Entonces, éstas y otras valoraciones semejantes, no importa qué criterio las dirige – ético, cognoscitivo, político u otro –abarcan más lejos y más extensamente lo que se encuentra en el aspecto propiamente verbal, lingüístico del enunciado: junto con la palabra abordan también la situación extraverbal de la enunciación (BAJTIN, 1997, p.113).

            Uma folheada num dos cadernos, o texto em discussão era “Aula universitária: pesquisa e inovação” (CUNHA, 1997) e o contexto era a discussão de como repercute nos alunos a professora que “problematiza, cutuca, bota nossa cabeça prá ferver”,  deparamo-nos com o trecho:
Caderno 2009, turma da Licenciatura em Ciências Biológicas:
É bem nítido que todos nós experimentamos na vida algum tipo de sofrimento, mas que, no fundo, queremos ser felizes. É nítido também que a enorme quantidade e variedade de aspectos violentos e tristes da realidade causam forte impacto em cada um de nós. Que grande cumplicidade! (Caderno, 2009).

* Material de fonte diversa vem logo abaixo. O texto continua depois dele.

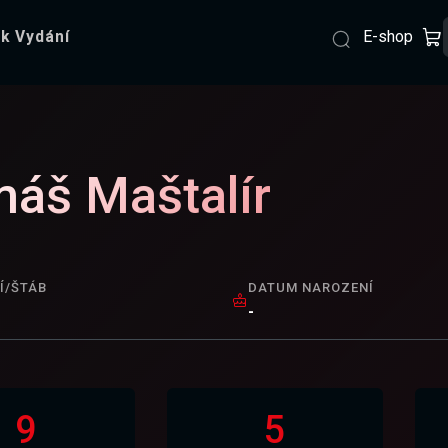
E-shop
k Vydání
áš Maštalír
Í/ŠTÁB
DATUM NAROZENÍ
-
9
5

            Descolada do contexto de realização, tal fragmento pouco acrescentaria à discussão que propomos; continuemos, pois, com Bajtin adentrando a relação da palavra, em seu contexto valorativo, que remete à entonação:
¿Qué es lo que nos falta? Nos falta, justamente, aquel contexto extraverbal en el que la palabra (...) tenía un sentido para aquel que la oyera. Este contexto extraverbal del enunciado se compone de tres momentos: 1) un horizonte espacial compartido por ambos hablantes (...); 2) el conocimiento y comprensión común de la situación, asimismo compartido por los dos y, finalmente, 3) la valoración compartida por los dos, de esta situación (BAJTIN, 1997, p.114). 

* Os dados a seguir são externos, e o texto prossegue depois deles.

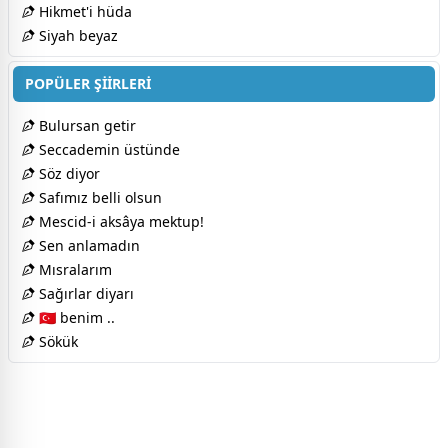
Hikmet'i hüda
Siyah beyaz
POPÜLER ŞİİRLERİ
Bulursan getir
Seccademin üstünde
Söz diyor
Safımız belli olsun
Mescid-i aksâya mektup!
Sen anlamadın
Mısralarım
Sağırlar diyarı
🇹🇷 benim ..
Sökük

Protagonistas nessas relações, os sujeitos, alunos/as e professora(s) que compartilham em rodízio e de modo diverso o caderno coletivo, configuram o movimento dos encontros e de situações compartilhadas que podem levar a uma compreensão comum, não exatamente igualitária ou hierárquica; cada um/a, na página em branco, deixa, a seu modo, marcas de seu pensar, de seu querer, de seu posicionamento frente a questões que emergem em uma aula. São questões que emergem e remetem a estarmos atentos a questões de outra natureza.
Há desigualdade nas manifestações da inteligência, segundo a energia mais ou menos grande que a vontade comunica à inteligência para descobrir e combinar relações novas, mas não há hierarquia de capacidade intelectual. É a tomada de consciência dessa igualdade de natureza que se chama emancipação, e que abre o caminho para toda aventura no país do saber. (RANCIÈRE 2002, 38)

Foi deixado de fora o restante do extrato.